The discussion was lively and caused any number of players to quit our league and never speak to each other again.

So it did have an upside.

Havelock Hewes said...

I think Bill is kidding. Just one factual error. Dobbs was never our primary field. We used it during the fall and winter maybe one-third of our games - still, enough to make a difference.

The Stats Lab said...

Bill, I did read that debate as it appears on Larry's website.
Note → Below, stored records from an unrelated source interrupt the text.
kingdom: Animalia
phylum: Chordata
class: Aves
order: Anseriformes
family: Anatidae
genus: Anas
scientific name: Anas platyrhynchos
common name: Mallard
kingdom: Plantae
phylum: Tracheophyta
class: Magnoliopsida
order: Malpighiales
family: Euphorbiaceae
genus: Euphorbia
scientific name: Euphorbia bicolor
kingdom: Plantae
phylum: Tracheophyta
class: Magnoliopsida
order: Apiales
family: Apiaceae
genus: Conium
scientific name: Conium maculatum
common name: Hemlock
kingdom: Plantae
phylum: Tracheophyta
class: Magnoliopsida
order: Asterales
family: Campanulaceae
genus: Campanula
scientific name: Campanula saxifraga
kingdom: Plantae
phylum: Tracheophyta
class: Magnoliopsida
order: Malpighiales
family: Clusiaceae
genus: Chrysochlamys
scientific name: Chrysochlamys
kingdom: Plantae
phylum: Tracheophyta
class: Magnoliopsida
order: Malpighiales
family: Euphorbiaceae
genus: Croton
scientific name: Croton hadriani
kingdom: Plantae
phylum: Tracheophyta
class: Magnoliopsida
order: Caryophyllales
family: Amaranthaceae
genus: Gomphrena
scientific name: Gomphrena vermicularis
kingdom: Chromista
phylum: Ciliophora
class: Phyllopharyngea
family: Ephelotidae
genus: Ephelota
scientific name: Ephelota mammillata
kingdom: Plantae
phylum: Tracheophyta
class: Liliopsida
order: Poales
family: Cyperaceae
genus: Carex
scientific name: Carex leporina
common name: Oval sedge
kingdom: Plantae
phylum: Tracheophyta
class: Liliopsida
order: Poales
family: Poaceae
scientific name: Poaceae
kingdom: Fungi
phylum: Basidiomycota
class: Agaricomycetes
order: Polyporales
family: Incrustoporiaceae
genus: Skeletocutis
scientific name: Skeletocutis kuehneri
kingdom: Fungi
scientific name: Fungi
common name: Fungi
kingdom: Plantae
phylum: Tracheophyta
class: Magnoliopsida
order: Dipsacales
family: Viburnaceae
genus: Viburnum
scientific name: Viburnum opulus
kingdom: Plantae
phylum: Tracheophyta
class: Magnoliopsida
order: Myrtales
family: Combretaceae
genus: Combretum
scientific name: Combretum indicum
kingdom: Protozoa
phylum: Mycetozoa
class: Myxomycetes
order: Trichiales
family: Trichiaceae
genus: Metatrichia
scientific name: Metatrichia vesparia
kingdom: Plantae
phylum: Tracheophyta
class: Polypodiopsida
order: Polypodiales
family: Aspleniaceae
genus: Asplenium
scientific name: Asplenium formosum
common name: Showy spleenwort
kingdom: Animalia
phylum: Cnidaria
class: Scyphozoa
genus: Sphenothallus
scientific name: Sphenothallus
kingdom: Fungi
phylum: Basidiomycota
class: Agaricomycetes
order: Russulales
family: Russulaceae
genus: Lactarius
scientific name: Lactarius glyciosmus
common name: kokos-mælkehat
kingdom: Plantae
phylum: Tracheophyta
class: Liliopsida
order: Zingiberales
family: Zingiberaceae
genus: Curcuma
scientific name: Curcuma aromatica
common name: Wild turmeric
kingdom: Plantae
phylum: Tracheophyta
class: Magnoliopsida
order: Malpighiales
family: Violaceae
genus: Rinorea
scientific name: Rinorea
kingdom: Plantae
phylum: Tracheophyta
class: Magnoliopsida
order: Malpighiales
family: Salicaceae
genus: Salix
I have an excellent number to measure hitting-- it's run elements created per out made. it's not perfect-- i use arbitrary values for walks, doubles, homers, etc, rather than actual ones. here's what it says about this year's mvp vote. alex created 0.554 runs per out, but only batted 232 times, for a season value of 128.47. derek created 0.529 runs per out, batting 249 times, for a season value of 131.70. i created 0.446 runs per out, but batted 305 times, for a season value of 135.96. that's pretty close-- derek and alex are more efficient with their at bats, but i am always there (missed one weekend due to my sister's wedding all year), and performing at a pretty high level as well.

now, i have a number for pitching. i decided that pitching is less important than hitting, because your fielders have something to do with your success as a pitcher, and there's no way of measuring fielding except by what our eyes observe on the field. that number is made by comparing a pitcher to the league average, and multiplying difference from league average by outs recorded. so a pitcher's score can be negative, and i think that makes sense, because a bad pitcher hurts his team's chance of winning. so i add 20.16 points to my total. derek adds 14.44 to his. alex remains unchanged.

by the way, so you can see i'm not completely blowing my own horn for MVP-- my stat shows i had no business winning it last year, and Carl got jobbed.

Havelock Hewes said...

Ian,
Do we have a database for actual hitting and pitching in 2010? I see league leaders, but no stats.

Bill M said...

As a young player, you need access to my minor league stats to make accurate predictions.

Including league difficulty factors. Huntington little league was way badder-ass than Northport little league.